The activated T- and B-cells (lymphocytes) make their way to the brain via the bloodstream. There, they must first cross the Blood-brain barrier This powerful barrier separates the bloodstream from the brain and ensures that no foreign substances, pathogens, or toxic metabolic products enter the brain. “The T- and B-cells cross the blood-brain barrier via so-called integrin molecules, which are located on their surface,” says Manuel Friese. “These molecules enable the lymphocytes to ‘dock’ at binding sites on the vessel wall and migrate into the tissue of the central nervous system.” says the director of the Institute of Neuroimmunology and Multiple Sclerosis at the University Medical Center Hamburg-Eppendorf. Once in the brain, the lymphocytes release messenger substances that open the previously intact barrier.

Inflammation and nerve death

Now that the path to the brain is clear, the chain reaction takes its course. The next dominoes fall as more inflammatory cells invade the brain and attack Glial cells and nerve cells. The resulting inflammation causes functional disorders in the affected nerve strands, leading to corresponding neurological impairments. In MS, these range from sensory disturbances, paralysis, and visual disturbances to neuropsychological deficits. “With each wave of inflammatory cells in the brain, damage occurs and possibly new relapses in patients,” says Wolfgang Brück, Director of Research and Teaching at the Institute of Neuropathology at the University Medical Center Göttingen. It was previously thought that such inflammatory processes only occurred in the early, relapsing phases of MS. In later phases, as the disease progresses, nerve cells would degenerate. “Today, however, we know that nerve cells and their extensions degenerate even in the early phases and that inflammatory reactions also play an important role in the progressive phases.”

However, the circumstances in the late phases of the disease are different. The previously open Blood-brain barrier has closed again. From now on, the inflammatory reactions take place directly in the brain, behind a closed curtain, so to speak, disconnected from the peripheral immune system. After all, the brain also has its own immune defense. Its ranks include Microglia cells, which constantly comb through the tissue with hair-thin arms. In an emergency, they quickly migrate to the site of the disaster and eat up pathogens. The role of microglia is still unclear. On the one hand, they could maintain the inflammation, which then leads to nerve damage. On the other hand, microglia also become active when nerve damage occurs through other mechanisms. In this case, microglia activation is not the cause, but the consequence of nerve damage.

Therapy so far only one-sided

“This also explains in part why drugs that inhibit the immune system and work quite well in the relapsing-remitting phase of MS have little effect in the progressive form,” says Wolfgang Brück. These drugs target the immune response in the periphery, ensuring that lymphocytes do not enter the central nervous system. “For effective therapy, you actually need drugs that work locally, in the brain.”

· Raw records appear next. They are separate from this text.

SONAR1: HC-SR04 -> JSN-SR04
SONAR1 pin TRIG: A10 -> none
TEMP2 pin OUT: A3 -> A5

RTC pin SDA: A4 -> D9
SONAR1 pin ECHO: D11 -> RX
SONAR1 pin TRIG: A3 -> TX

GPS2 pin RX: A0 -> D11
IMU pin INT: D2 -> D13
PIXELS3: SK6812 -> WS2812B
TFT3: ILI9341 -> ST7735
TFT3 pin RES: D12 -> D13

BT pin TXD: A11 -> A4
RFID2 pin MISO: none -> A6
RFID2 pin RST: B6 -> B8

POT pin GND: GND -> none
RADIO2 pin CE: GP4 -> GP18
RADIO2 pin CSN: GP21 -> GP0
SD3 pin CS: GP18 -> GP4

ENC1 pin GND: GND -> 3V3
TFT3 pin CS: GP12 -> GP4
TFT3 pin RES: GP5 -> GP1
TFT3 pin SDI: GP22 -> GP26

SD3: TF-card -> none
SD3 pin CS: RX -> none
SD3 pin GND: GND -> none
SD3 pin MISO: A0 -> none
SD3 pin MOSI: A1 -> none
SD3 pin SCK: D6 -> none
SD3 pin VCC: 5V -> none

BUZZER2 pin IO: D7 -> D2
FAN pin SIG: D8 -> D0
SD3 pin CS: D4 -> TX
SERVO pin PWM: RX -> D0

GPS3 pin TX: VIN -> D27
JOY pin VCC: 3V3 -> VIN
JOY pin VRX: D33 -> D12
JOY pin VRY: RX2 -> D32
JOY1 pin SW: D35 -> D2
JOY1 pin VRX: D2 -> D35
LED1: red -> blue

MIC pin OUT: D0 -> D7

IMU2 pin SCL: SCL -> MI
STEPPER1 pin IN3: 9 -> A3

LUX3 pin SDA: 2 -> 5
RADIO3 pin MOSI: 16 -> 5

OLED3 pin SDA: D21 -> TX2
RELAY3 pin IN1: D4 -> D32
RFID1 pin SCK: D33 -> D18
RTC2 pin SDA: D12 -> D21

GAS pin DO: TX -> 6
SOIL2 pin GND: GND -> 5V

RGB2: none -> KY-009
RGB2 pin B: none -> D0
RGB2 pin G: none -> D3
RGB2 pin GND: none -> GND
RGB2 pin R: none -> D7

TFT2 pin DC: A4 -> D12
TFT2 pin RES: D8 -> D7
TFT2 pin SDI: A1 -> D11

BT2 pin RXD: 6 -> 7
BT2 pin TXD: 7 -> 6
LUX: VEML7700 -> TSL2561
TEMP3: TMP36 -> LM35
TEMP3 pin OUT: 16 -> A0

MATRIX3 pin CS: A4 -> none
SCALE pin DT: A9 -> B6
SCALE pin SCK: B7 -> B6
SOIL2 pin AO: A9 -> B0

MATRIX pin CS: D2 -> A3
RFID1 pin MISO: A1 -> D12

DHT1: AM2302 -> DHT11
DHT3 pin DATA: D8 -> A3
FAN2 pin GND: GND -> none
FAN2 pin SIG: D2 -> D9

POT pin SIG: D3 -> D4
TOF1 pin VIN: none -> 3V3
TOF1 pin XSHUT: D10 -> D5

Manuel Friese takes a similar view: “Medications can block the passage of T-cells into the central nervous system.” This would stop the inflammatory episodes and reduce damage to the brain. However, it would not reliably prevent the slow progression of the disease and disability that occurs between episodes. Friese has long suspected that it is not the T-cells that drive the disease and disability. They are merely the trigger for inflammation that later occurs autonomously in the brain. In fact, it has long been known that B-cells also play a central role in immunopathogenesis. Not only do they contribute to antibody production, they also influence T-cell activation and cytokine production.